Guess again. Within a few hours, Tim May emailed to suggest that (based on his knowledge of Unicode, and his memory of what the character looks like in the printed version of Pynchon's novel, which he didn't have at hand!) the Unicode code point should really be Ƣ - U+01A2 LATIN CAPITAL LETTER OI and ƣ - U+01A3 LATIN SMALL LETTER OI, about which the code chart for Latin Extended B adds the note "= gha [in] Pan-Turkic Alphabets". Tim also pointed to this chart of the "Kirghiz (Kyrgyz) Latin alphabet (1928 - 1940) which shows that (something looking like) Ƣ and ƣ were definitely in there, ordered right after G.

Tim commented gently that

The two characters are quite similar, and apparently both denote voiced back consonants. Still, a rather surprising substitution. Oriya's one of the more obscure of the Indic scripts in Unicode.

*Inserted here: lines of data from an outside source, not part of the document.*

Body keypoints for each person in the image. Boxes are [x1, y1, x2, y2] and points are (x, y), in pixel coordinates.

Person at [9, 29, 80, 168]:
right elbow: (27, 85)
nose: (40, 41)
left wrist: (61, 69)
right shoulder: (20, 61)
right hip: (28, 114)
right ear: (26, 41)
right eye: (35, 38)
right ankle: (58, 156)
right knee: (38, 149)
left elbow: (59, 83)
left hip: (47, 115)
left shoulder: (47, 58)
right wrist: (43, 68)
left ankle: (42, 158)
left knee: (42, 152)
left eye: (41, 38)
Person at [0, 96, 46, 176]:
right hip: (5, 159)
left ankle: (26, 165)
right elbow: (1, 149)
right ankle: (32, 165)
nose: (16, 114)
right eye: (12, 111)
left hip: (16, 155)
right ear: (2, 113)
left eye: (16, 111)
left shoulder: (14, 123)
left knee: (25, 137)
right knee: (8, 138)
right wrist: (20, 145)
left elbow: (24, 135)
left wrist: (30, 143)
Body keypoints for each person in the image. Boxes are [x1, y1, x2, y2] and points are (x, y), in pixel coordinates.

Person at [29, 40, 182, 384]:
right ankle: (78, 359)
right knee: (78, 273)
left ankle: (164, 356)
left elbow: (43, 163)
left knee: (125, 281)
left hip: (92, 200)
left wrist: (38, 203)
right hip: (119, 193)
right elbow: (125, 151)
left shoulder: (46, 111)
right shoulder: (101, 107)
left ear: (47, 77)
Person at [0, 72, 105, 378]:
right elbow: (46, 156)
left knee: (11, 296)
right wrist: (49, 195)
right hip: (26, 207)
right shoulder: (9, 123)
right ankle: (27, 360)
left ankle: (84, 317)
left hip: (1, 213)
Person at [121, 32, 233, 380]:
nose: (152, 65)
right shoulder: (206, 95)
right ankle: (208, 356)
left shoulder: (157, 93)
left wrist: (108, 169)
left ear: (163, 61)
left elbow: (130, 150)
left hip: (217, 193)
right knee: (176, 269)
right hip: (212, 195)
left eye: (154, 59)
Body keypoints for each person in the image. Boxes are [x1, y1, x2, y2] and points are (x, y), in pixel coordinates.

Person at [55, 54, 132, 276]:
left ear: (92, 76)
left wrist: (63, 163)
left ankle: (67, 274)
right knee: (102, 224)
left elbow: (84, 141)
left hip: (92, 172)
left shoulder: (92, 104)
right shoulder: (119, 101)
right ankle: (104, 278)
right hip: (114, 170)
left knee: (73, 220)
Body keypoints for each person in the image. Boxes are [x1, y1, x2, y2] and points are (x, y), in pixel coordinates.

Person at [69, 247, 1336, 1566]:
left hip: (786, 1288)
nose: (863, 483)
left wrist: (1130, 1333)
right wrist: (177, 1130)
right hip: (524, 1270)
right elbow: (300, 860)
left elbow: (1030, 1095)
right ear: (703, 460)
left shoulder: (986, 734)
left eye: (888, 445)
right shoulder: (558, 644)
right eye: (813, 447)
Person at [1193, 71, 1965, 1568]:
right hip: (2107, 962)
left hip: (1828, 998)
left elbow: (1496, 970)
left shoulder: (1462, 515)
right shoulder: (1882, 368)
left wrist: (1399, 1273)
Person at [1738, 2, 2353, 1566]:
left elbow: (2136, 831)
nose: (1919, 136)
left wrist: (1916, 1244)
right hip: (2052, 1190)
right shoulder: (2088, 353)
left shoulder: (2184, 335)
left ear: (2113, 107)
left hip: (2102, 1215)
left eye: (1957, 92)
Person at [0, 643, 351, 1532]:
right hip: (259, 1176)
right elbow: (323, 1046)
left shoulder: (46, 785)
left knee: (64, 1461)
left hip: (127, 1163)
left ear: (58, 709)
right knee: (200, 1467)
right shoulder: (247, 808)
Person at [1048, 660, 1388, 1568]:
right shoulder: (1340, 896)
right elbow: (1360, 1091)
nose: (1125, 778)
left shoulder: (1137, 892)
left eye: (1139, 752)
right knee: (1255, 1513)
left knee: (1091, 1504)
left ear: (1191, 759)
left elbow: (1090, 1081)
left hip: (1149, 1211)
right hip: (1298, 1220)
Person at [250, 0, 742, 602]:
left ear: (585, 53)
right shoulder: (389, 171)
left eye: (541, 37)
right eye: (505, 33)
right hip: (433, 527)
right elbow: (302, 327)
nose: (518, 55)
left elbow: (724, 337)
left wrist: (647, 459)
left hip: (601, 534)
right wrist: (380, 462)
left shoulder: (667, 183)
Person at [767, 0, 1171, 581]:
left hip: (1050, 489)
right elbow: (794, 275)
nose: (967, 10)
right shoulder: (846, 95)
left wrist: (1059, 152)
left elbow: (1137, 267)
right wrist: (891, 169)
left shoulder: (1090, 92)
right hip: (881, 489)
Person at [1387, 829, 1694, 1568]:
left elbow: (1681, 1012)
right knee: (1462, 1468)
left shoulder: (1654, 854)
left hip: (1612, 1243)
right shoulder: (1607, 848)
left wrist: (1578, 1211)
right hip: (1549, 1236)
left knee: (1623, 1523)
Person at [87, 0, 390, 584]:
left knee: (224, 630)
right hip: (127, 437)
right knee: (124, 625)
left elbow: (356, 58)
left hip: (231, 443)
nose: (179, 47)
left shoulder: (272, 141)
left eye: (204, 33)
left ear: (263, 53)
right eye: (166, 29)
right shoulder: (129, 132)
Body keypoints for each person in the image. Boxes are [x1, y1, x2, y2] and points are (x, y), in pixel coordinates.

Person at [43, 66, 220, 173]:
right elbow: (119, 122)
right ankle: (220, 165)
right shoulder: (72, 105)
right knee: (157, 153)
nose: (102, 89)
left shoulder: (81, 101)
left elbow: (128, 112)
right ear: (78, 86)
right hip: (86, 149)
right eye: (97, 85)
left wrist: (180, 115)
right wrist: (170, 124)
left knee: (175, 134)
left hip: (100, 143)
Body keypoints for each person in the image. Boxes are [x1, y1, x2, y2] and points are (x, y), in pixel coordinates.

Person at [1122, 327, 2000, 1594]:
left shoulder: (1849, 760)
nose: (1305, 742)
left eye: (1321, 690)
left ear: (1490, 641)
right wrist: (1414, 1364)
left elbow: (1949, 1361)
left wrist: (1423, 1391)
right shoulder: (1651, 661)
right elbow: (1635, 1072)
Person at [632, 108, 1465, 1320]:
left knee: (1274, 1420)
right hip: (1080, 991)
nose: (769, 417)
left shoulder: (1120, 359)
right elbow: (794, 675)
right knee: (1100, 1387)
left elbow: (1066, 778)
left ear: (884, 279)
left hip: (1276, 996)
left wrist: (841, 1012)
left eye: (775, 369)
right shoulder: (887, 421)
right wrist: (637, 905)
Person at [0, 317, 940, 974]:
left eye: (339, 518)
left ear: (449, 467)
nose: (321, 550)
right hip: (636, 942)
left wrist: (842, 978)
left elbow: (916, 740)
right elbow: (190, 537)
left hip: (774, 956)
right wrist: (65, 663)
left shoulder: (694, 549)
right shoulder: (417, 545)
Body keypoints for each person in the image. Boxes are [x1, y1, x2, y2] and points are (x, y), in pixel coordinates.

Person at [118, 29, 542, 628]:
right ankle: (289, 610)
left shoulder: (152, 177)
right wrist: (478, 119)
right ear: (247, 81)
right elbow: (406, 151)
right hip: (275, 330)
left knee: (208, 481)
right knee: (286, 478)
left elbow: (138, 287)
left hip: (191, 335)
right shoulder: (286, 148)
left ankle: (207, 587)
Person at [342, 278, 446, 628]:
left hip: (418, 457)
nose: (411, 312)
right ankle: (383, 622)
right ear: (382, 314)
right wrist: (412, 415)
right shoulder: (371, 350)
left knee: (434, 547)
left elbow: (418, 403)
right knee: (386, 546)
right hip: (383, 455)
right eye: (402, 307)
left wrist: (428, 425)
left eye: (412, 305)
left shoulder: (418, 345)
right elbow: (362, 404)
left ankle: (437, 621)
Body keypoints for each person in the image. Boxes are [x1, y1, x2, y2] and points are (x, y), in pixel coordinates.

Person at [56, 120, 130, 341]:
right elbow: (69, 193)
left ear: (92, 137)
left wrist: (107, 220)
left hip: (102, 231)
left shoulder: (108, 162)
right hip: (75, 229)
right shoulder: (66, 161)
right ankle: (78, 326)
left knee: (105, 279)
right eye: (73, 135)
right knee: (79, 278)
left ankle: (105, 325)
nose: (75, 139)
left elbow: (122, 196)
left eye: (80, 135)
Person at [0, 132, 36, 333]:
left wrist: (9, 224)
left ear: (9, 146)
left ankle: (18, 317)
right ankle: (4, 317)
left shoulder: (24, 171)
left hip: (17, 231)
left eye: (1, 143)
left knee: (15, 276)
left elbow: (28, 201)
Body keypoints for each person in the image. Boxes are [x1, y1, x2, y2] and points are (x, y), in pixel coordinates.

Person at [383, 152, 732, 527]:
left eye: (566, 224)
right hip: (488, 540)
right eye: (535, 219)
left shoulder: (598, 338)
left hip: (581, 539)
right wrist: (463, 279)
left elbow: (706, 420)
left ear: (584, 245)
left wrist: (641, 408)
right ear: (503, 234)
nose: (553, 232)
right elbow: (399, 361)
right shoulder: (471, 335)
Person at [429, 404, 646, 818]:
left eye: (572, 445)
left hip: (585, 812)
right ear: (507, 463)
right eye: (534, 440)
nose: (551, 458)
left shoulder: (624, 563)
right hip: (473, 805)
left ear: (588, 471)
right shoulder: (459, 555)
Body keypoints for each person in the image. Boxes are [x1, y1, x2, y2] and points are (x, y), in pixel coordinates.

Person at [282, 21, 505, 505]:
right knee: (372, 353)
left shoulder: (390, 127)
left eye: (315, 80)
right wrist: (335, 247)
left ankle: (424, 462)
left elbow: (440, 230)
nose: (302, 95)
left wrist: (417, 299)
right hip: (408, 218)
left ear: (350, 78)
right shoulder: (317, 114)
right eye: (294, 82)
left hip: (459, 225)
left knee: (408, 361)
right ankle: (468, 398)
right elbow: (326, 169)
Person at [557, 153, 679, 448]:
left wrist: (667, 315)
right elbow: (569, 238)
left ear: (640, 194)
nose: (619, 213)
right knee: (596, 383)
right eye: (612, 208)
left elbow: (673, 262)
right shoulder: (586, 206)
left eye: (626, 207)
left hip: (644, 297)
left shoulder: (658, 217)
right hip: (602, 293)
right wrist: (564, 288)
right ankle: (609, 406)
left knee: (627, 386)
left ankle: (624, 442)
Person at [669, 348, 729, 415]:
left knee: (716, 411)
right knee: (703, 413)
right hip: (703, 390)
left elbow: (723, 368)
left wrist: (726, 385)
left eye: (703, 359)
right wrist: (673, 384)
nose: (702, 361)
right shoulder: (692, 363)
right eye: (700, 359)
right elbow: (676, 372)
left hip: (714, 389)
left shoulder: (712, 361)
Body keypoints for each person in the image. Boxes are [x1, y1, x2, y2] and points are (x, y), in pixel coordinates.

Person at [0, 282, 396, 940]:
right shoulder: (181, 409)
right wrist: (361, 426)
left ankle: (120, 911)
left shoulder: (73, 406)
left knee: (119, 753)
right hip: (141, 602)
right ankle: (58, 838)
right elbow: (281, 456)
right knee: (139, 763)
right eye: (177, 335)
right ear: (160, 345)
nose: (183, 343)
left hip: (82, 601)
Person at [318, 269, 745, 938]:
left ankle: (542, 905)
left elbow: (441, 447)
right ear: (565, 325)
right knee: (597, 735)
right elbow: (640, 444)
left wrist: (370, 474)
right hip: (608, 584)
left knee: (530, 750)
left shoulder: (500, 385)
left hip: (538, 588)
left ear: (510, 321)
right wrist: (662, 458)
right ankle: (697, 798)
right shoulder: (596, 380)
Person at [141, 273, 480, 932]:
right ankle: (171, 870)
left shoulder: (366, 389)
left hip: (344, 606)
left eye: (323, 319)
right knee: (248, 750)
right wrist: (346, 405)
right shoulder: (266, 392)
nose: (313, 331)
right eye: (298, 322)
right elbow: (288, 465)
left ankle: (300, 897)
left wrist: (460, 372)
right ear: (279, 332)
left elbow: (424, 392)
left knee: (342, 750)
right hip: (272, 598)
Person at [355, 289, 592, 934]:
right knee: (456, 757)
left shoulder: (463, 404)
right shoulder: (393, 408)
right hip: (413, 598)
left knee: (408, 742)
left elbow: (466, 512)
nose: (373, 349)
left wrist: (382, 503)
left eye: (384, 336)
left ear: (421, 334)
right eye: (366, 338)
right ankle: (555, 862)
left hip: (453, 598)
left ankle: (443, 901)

Right -- Oriya is spoken in Orissa state, on the eastern seacoast of India, south of Bengal. A very long way from Baku. If I was the president of CBS News, this would be my cue to mutter about the silk road and the spread of Buddhism, to object that the glyph in the printed form of Pynchon's novel looks as much like U+0B17 as it does like U+01A2, and to admit grudgingly that "Language Log cannot prove that this code point is authentic". But I'm not, so I'll just say that I made a mistake. I knew it was a mistake at the time, and considered adding a note about it, but thought that would be piling pedantry on top of pedantry, so... Hell, I didn't think anyone would notice. Isn't it incredible that there is someone who knows enough, and cares enough, to look at the page source of a post like that one, track down the Unicode code point involved, and send a helpful email to correct it?

The thing is, I thought Tim's intervention was terrific. I learned something, I improved the quality of the post, it's all good. In the opening of this post, I put myself in the position of CBS just to make a joke. Of course, Tim wasn't accusing me of basing an argument on forged documents.

If I had tried to, I surely wouldn't have gotten away with it. I do have that much in common with Dan Rather.


Posted by Mark Liberman at September 29, 2004 12:15 AM